Texto da página
* * * * *

Para a secretária-adjunta, é necessário manter protocolos rígidos e quem trabalha cuidando de outras pessoas não pode optar por não se vacinar.
— A maioria deles estava com a primeira dose, mas alguns já podiam ter completado o esquema vacinal e ainda não tinham a segunda dose da vacina. Acredito que acaba tendo o descuido, o achar que não vai acontecer porque já convivem há algum tempo uns com os outros. A grande falha é subestimar os cuidados. Quem trabalha nesses lugares, quem cuida de outras pessoas tem que se vacinar, não podem optar por não se vacinar.
Ela ressalta ainda que os asilos têm um plano de contingência para poder trabalhar durante a pandemia.
— Eles conhecem os protocolos: usar a máscara, não tocar nela, como colocar e como tirar, o uso de EPI, a troca de roupa no ambiente de trabalho, de calçado, lavar as mãos entre um atendimento e outro aos idosos. Sabem que têm que limpar as superfícies, manter distanciamento, não aglomerar e deixar ventilar a casa, entre uma série de cuidadoscom os quais há descuido, às vezes, que levam a registro de casos como esse. Se a pessoa está com sintomas respiratórios, não pode achar que é renite ou sinusite. Não pode ir trabalhar com coriza, dor de cabeça, dor de garganta, espirro, e acredito que tem ter essa flexibilização de gerentes e empresários para que os funcionários não trabalhem com sintomas. Acredito que é ai que acontecem as falhas — aponta.
Especialista também acredita que variante possa ter provocado surtos
Para a infectologista Viviane Buffon a variante Delta na região pode contribuir surtos em asilos ou clínicas psiquiátricas:
— A presença da variante, que possui uma transmissibilidade maior, a falta da vacinação ou segunda dose da vacina e a maior circulação de pessoas nos diversos ambientes são fatores que podem contribuir para os novos surtos. Os protocolos devem ser seguidos ainda independente do avanço da vacinação, pois com a vacina nós reduzimos o número de casos, mas não bloqueamos completamente a transmissão.

* * * * *

Dados coletados
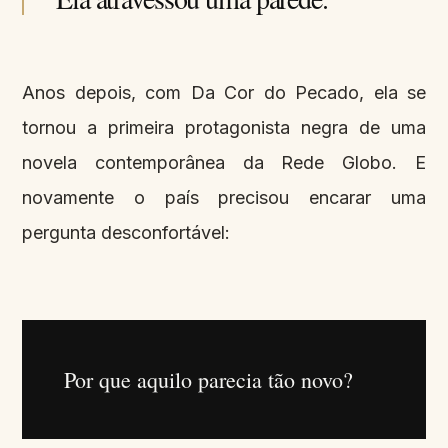
Anos depois, com Da Cor do Pecado, ela se
tornou a primeira protagonista negra de uma
novela contemporânea da Rede Globo. E
novamente o país precisou encarar uma
pergunta desconfortável:
Por que aquilo parecia tão novo?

* * * * *

Instruções de trabalho
1) Devolva, por favor, o trecho do texto sobre os surtos em asilos que vai de "Para a secretária-adjunta, é" até "durante a pandemia.".
2) Dê seguimento ao texto sobre os surtos em asilos a partir do ponto em que ele termina.
As linhas não têm relação com o texto sobre os surtos em asilos.

Respostas por tarefa
1)
Para a secretária-adjunta, é necessário manter protocolos rígidos e quem trabalha cuidando de outras pessoas não pode optar por não se vacinar.
— A maioria deles estava com a primeira dose, mas alguns já podiam ter completado o esquema vacinal e ainda não tinham a segunda dose da vacina. Acredito que acaba tendo o descuido, o achar que não vai acontecer porque já convivem há algum tempo uns com os outros. A grande falha é subestimar os cuidados. Quem trabalha nesses lugares, quem cuida de outras pessoas tem que se vacinar, não podem optar por não se vacinar.
Ela ressalta ainda que os asilos têm um plano de contingência para poder trabalhar durante a pandemia.

2)
A especialista ressalta ainda que é essencial a vacinação dos cuidadores, bem como dos idosos e, que se a maioria não estivesse imunizada, o cenário seria ainda mais grave:
— É fundamental a vacinação dos cuidadores, pois todos fazem parte da cadeia possível de transmissão. Já os idosos são mais vulneráveis a complicações pela própria idade e também pelas comorbidades que possuem, tendo maior chance de hospitalização e óbito _ defende ela.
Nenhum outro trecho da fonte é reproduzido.